Cox would agree. He has spent two years interviewing boys from around the world, the basis of On Purpose Before Twenty. “We cannot hope to educate the next generation for the good life,” he writes, “without making a more considered life part of that equation. Schools are an essential catalyst for this growth, and for shaping people whose strength should be manifest more in their citizenship than consumption. “Because the education of youth has become unbalanced,” he adds, “favoring an intake of content over a plan of action, young people are searching for a sense of agency.”
Those words resonate with Alexander Kopelman, co-founder and head of the Children’s Arts Guild in New York. The after-school, nonprofit program seeks to help boys develop emotional skills by way of art.“We feel gender socialization is very detrimental to boys,” he says, noting the gender gap. Boys and men, he says, are often taught to swallow their feelings. Consider the classic, boys don’t cry. “What we’re learning is to cut away a very essential part of ourselves, and to view it as the other, and as something that’s weak and undesirable,” he says. “As we get older, we sort ourselves into what boys and girls do and don’t do.”
That can impact interest in books—and ultimately academic performance.

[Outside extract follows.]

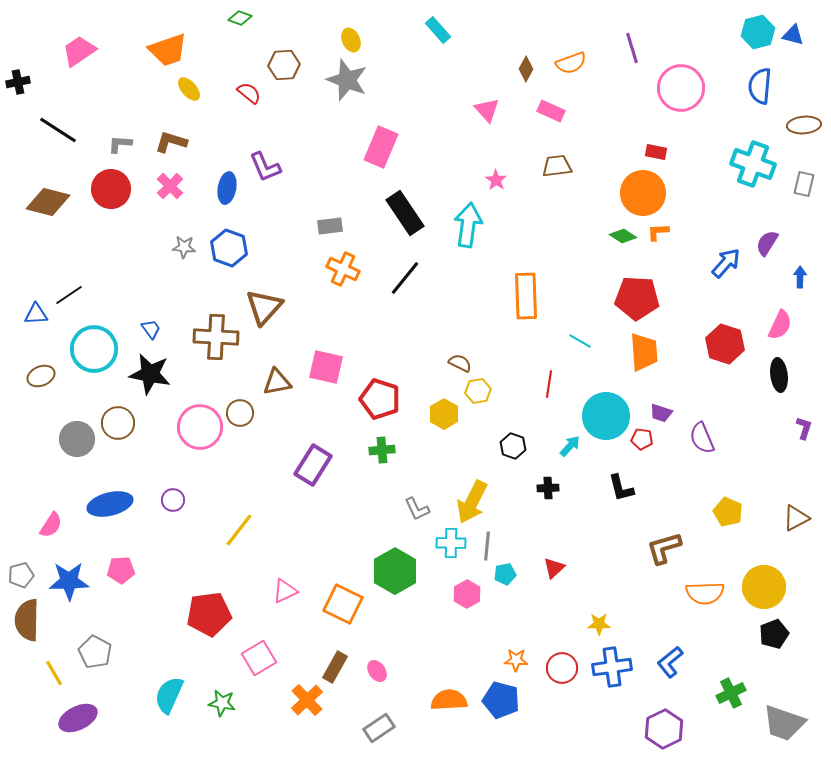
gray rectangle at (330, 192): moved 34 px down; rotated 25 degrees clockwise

Or it can impact love of art—and creative expression. Many boys, Kopelman says, will not pursue art because it’s viewed as something girls do. At the guild, the goal is to break down those stereotypes. Boys aged pre-K through fifth grade are exposed to male role models and creative projects. They might have a contest to see which team can build the tallest structure, or they might cook together or draw with pastels.
The fundamental question, he says, should not be focused on whether schools are failing boys. That only stirs hard feelings and controversy, he says. Others posit that it was exactly this type of focus (i.e., “are schools failing girls?”) that resulted in the impressive gains made by girls over the past several years and should be used as a model for boys. Conservative author Kate O’Beirne contends the past two decades have seen many classrooms turn into reeducation camps for young boys.
Kopelman asks what is the practical value of an education and how should that education look. “What,” he says, “are we preparing students for?” The answer when it comes to boys may well demand schools of the future that look quite different from current, traditional models.
As Cox says: “We are a diverse species, and we have a range of differences. We ought to have schools, which are so important, that accommodate some of those differences.”